### What to do
Repeat every one of the entries below word for word, with each line kept in its original order.

┌─ Records for the task

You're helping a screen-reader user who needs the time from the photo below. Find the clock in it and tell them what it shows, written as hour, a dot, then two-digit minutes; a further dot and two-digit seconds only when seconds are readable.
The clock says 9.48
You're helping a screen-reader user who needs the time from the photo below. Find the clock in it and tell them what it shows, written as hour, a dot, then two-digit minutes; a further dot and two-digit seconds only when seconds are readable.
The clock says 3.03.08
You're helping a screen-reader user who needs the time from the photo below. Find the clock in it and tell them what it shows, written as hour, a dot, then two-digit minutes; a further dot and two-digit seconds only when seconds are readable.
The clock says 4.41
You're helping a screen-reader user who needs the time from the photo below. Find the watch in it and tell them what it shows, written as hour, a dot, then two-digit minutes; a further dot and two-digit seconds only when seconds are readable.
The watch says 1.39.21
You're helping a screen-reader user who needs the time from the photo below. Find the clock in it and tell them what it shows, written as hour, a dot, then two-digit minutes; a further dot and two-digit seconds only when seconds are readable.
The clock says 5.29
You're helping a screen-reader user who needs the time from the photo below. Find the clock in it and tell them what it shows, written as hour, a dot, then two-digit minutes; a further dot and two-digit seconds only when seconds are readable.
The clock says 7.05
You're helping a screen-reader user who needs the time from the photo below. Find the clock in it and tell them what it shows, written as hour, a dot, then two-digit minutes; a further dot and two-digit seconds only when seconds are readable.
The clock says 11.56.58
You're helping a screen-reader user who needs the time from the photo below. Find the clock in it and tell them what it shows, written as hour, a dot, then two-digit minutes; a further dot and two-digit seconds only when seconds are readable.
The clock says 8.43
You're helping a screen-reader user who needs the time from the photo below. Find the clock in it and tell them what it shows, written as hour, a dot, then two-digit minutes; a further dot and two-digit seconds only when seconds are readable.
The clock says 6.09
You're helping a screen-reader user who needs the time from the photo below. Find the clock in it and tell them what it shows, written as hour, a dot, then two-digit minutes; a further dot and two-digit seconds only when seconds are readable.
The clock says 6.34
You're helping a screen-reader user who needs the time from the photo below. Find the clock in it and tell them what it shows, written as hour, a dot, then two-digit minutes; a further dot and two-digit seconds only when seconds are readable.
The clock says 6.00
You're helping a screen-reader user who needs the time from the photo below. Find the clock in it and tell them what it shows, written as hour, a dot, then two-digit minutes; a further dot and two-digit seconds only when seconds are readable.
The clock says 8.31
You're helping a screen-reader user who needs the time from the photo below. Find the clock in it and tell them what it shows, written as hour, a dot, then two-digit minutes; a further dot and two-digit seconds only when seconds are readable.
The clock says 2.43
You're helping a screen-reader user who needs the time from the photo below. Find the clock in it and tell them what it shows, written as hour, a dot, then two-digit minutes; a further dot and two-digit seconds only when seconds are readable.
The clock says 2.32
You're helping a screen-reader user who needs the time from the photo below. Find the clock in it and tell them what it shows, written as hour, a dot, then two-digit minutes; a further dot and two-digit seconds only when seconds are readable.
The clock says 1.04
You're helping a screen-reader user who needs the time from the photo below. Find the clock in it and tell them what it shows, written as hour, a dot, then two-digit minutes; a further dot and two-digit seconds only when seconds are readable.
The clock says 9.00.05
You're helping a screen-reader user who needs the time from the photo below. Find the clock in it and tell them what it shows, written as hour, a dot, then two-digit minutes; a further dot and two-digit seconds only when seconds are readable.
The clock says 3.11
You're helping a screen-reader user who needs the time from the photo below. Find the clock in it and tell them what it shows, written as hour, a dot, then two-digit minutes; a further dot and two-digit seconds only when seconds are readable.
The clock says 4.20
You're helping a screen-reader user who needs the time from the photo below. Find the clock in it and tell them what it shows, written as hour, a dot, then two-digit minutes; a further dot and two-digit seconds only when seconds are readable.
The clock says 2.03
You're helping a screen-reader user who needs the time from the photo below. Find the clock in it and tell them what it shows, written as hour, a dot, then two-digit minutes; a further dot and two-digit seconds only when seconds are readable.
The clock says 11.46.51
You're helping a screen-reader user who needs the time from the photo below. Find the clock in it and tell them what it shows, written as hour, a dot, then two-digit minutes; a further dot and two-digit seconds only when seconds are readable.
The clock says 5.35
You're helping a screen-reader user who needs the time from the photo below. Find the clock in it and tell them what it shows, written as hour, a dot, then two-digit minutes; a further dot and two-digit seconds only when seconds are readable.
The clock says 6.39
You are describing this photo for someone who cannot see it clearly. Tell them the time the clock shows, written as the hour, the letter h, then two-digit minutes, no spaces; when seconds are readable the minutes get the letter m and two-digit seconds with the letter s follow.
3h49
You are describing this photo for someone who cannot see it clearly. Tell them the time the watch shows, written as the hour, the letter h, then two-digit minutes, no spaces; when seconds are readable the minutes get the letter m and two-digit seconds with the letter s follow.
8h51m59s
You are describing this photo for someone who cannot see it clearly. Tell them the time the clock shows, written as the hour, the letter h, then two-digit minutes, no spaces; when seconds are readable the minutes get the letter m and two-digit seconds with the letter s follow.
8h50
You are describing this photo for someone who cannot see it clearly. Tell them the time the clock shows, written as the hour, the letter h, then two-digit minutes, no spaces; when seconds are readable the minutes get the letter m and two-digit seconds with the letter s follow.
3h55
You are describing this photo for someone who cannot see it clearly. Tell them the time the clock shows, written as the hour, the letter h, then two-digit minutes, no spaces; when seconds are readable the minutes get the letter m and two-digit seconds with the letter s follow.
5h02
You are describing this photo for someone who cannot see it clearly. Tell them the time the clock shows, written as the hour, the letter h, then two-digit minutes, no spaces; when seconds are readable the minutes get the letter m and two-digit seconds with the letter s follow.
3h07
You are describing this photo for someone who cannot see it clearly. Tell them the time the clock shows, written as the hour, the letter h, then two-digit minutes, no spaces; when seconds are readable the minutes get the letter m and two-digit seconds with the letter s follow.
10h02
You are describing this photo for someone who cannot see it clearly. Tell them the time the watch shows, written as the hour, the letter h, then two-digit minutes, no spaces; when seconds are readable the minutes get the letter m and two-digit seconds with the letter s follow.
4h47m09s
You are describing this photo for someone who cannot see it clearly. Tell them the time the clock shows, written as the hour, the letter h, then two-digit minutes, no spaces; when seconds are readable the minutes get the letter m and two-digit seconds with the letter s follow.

└─

### Answer to this task
You're helping a screen-reader user who needs the time from the photo below. Find the clock in it and tell them what it shows, written as hour, a dot, then two-digit minutes; a further dot and two-digit seconds only when seconds are readable.
The clock says 9.48
You're helping a screen-reader user who needs the time from the photo below. Find the clock in it and tell them what it shows, written as hour, a dot, then two-digit minutes; a further dot and two-digit seconds only when seconds are readable.
The clock says 3.03.08
You're helping a screen-reader user who needs the time from the photo below. Find the clock in it and tell them what it shows, written as hour, a dot, then two-digit minutes; a further dot and two-digit seconds only when seconds are readable.
The clock says 4.41
You're helping a screen-reader user who needs the time from the photo below. Find the watch in it and tell them what it shows, written as hour, a dot, then two-digit minutes; a further dot and two-digit seconds only when seconds are readable.
The watch says 1.39.21
You're helping a screen-reader user who needs the time from the photo below. Find the clock in it and tell them what it shows, written as hour, a dot, then two-digit minutes; a further dot and two-digit seconds only when seconds are readable.
The clock says 5.29
You're helping a screen-reader user who needs the time from the photo below. Find the clock in it and tell them what it shows, written as hour, a dot, then two-digit minutes; a further dot and two-digit seconds only when seconds are readable.
The clock says 7.05
You're helping a screen-reader user who needs the time from the photo below. Find the clock in it and tell them what it shows, written as hour, a dot, then two-digit minutes; a further dot and two-digit seconds only when seconds are readable.
The clock says 11.56.58
You're helping a screen-reader user who needs the time from the photo below. Find the clock in it and tell them what it shows, written as hour, a dot, then two-digit minutes; a further dot and two-digit seconds only when seconds are readable.
The clock says 8.43
You're helping a screen-reader user who needs the time from the photo below. Find the clock in it and tell them what it shows, written as hour, a dot, then two-digit minutes; a further dot and two-digit seconds only when seconds are readable.
The clock says 6.09
You're helping a screen-reader user who needs the time from the photo below. Find the clock in it and tell them what it shows, written as hour, a dot, then two-digit minutes; a further dot and two-digit seconds only when seconds are readable.
The clock says 6.34
You're helping a screen-reader user who needs the time from the photo below. Find the clock in it and tell them what it shows, written as hour, a dot, then two-digit minutes; a further dot and two-digit seconds only when seconds are readable.
The clock says 6.00
You're helping a screen-reader user who needs the time from the photo below. Find the clock in it and tell them what it shows, written as hour, a dot, then two-digit minutes; a further dot and two-digit seconds only when seconds are readable.
The clock says 8.31
You're helping a screen-reader user who needs the time from the photo below. Find the clock in it and tell them what it shows, written as hour, a dot, then two-digit minutes; a further dot and two-digit seconds only when seconds are readable.
The clock says 2.43
You're helping a screen-reader user who needs the time from the photo below. Find the clock in it and tell them what it shows, written as hour, a dot, then two-digit minutes; a further dot and two-digit seconds only when seconds are readable.
The clock says 2.32
You're helping a screen-reader user who needs the time from the photo below. Find the clock in it and tell them what it shows, written as hour, a dot, then two-digit minutes; a further dot and two-digit seconds only when seconds are readable.
The clock says 1.04
You're helping a screen-reader user who needs the time from the photo below. Find the clock in it and tell them what it shows, written as hour, a dot, then two-digit minutes; a further dot and two-digit seconds only when seconds are readable.
The clock says 9.00.05
You're helping a screen-reader user who needs the time from the photo below. Find the clock in it and tell them what it shows, written as hour, a dot, then two-digit minutes; a further dot and two-digit seconds only when seconds are readable.
The clock says 3.11
You're helping a screen-reader user who needs the time from the photo below. Find the clock in it and tell them what it shows, written as hour, a dot, then two-digit minutes; a further dot and two-digit seconds only when seconds are readable.
The clock says 4.20
You're helping a screen-reader user who needs the time from the photo below. Find the clock in it and tell them what it shows, written as hour, a dot, then two-digit minutes; a further dot and two-digit seconds only when seconds are readable.
The clock says 2.03
You're helping a screen-reader user who needs the time from the photo below. Find the clock in it and tell them what it shows, written as hour, a dot, then two-digit minutes; a further dot and two-digit seconds only when seconds are readable.
The clock says 11.46.51
You're helping a screen-reader user who needs the time from the photo below. Find the clock in it and tell them what it shows, written as hour, a dot, then two-digit minutes; a further dot and two-digit seconds only when seconds are readable.
The clock says 5.35
You're helping a screen-reader user who needs the time from the photo below. Find the clock in it and tell them what it shows, written as hour, a dot, then two-digit minutes; a further dot and two-digit seconds only when seconds are readable.
The clock says 6.39
You are describing this photo for someone who cannot see it clearly. Tell them the time the clock shows, written as the hour, the letter h, then two-digit minutes, no spaces; when seconds are readable the minutes get the letter m and two-digit seconds with the letter s follow.
3h49
You are describing this photo for someone who cannot see it clearly. Tell them the time the watch shows, written as the hour, the letter h, then two-digit minutes, no spaces; when seconds are readable the minutes get the letter m and two-digit seconds with the letter s follow.
8h51m59s
You are describing this photo for someone who cannot see it clearly. Tell them the time the clock shows, written as the hour, the letter h, then two-digit minutes, no spaces; when seconds are readable the minutes get the letter m and two-digit seconds with the letter s follow.
8h50
You are describing this photo for someone who cannot see it clearly. Tell them the time the clock shows, written as the hour, the letter h, then two-digit minutes, no spaces; when seconds are readable the minutes get the letter m and two-digit seconds with the letter s follow.
3h55
You are describing this photo for someone who cannot see it clearly. Tell them the time the clock shows, written as the hour, the letter h, then two-digit minutes, no spaces; when seconds are readable the minutes get the letter m and two-digit seconds with the letter s follow.
5h02
You are describing this photo for someone who cannot see it clearly. Tell them the time the clock shows, written as the hour, the letter h, then two-digit minutes, no spaces; when seconds are readable the minutes get the letter m and two-digit seconds with the letter s follow.
3h07
You are describing this photo for someone who cannot see it clearly. Tell them the time the clock shows, written as the hour, the letter h, then two-digit minutes, no spaces; when seconds are readable the minutes get the letter m and two-digit seconds with the letter s follow.
10h02
You are describing this photo for someone who cannot see it clearly. Tell them the time the watch shows, written as the hour, the letter h, then two-digit minutes, no spaces; when seconds are readable the minutes get the letter m and two-digit seconds with the letter s follow.
4h47m09s
You are describing this photo for someone who cannot see it clearly. Tell them the time the clock shows, written as the hour, the letter h, then two-digit minutes, no spaces; when seconds are readable the minutes get the letter m and two-digit seconds with the letter s follow.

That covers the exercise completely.